Dataset entries

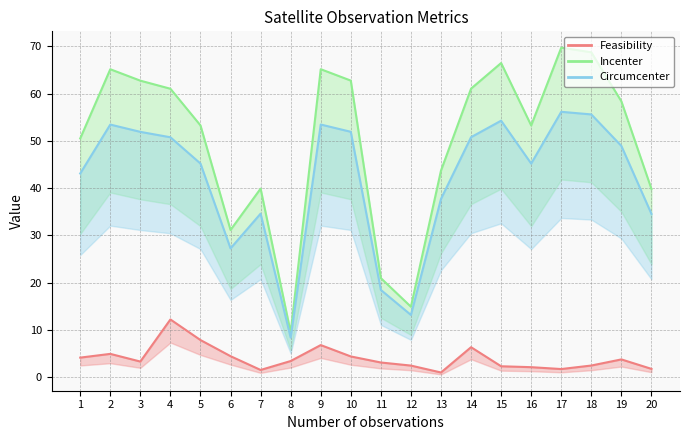

True or false: scan_angle and satz cross at least once.

False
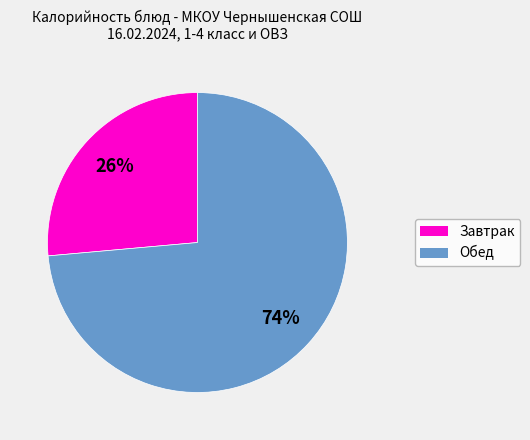

Is there a majority slice in this chart?

Yes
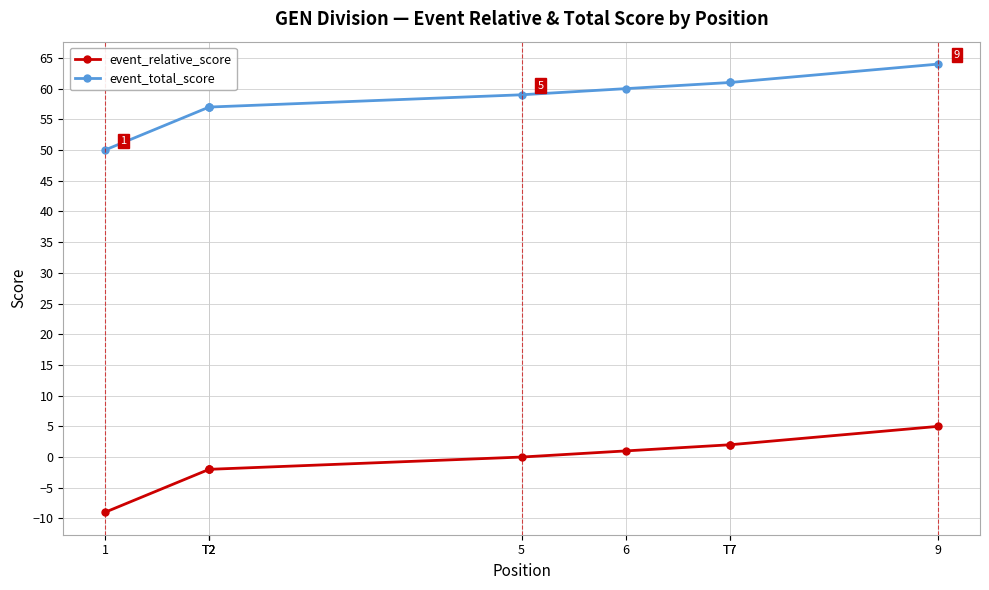

What is the label of the 1st point from the left?

1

Required work: Please write out every line of the entries above word for word, leaving the pictures out.

Task response:
True or false: scan_angle and satz cross at least once.

False

Is there a majority slice in this chart?

Yes

What is the label of the 1st point from the left?

1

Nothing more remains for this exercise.